- _STUDY MATERIAL_
-- Opening Marker --

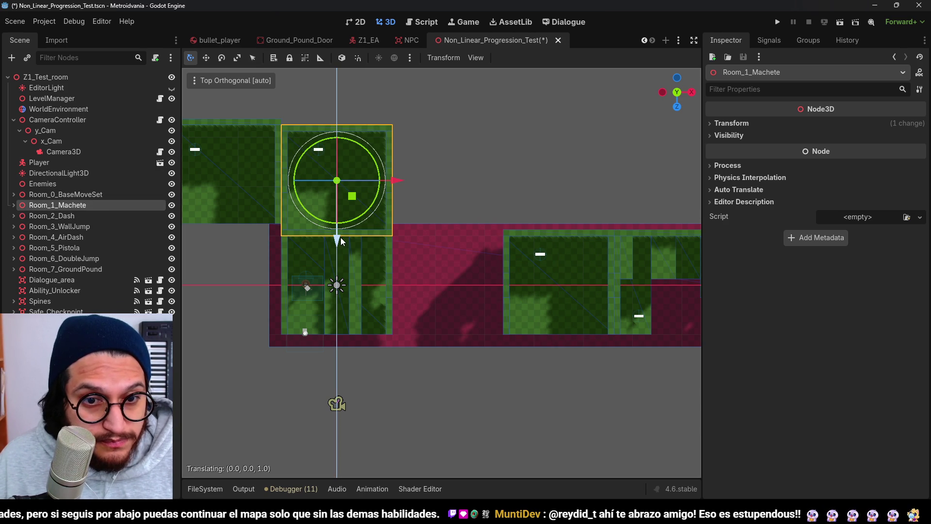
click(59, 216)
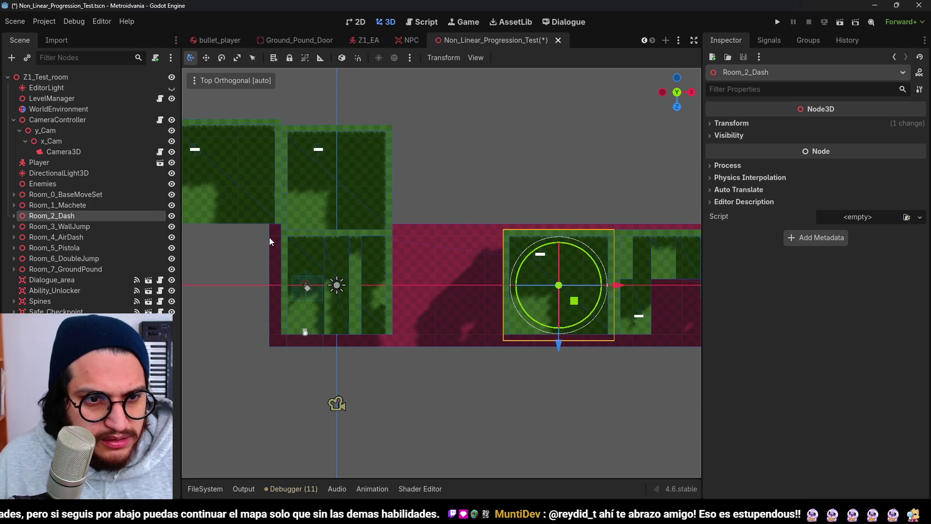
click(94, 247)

-- Closing Marker --
-- Opening Marker --

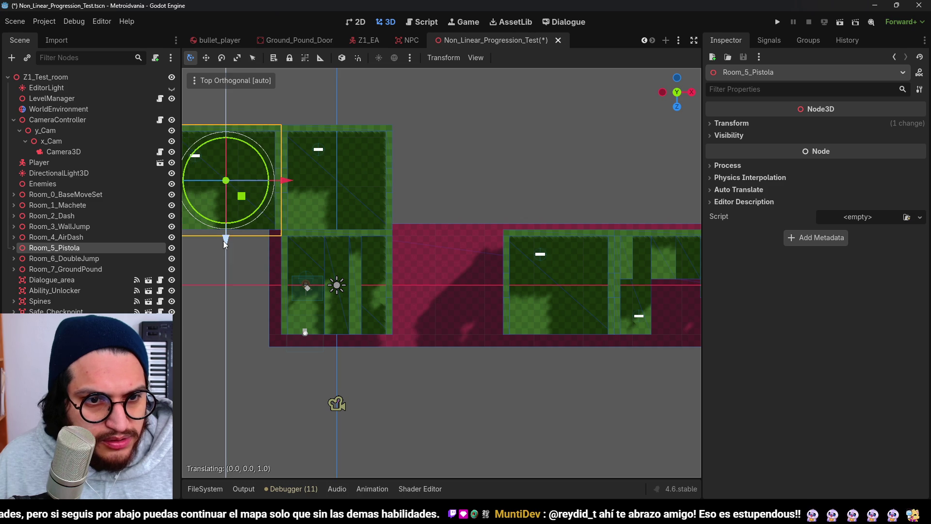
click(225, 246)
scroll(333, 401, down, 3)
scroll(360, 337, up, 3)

-- Closing Marker --

Pull every line containing "click" from the material above.

click(59, 216)
click(94, 247)
click(225, 246)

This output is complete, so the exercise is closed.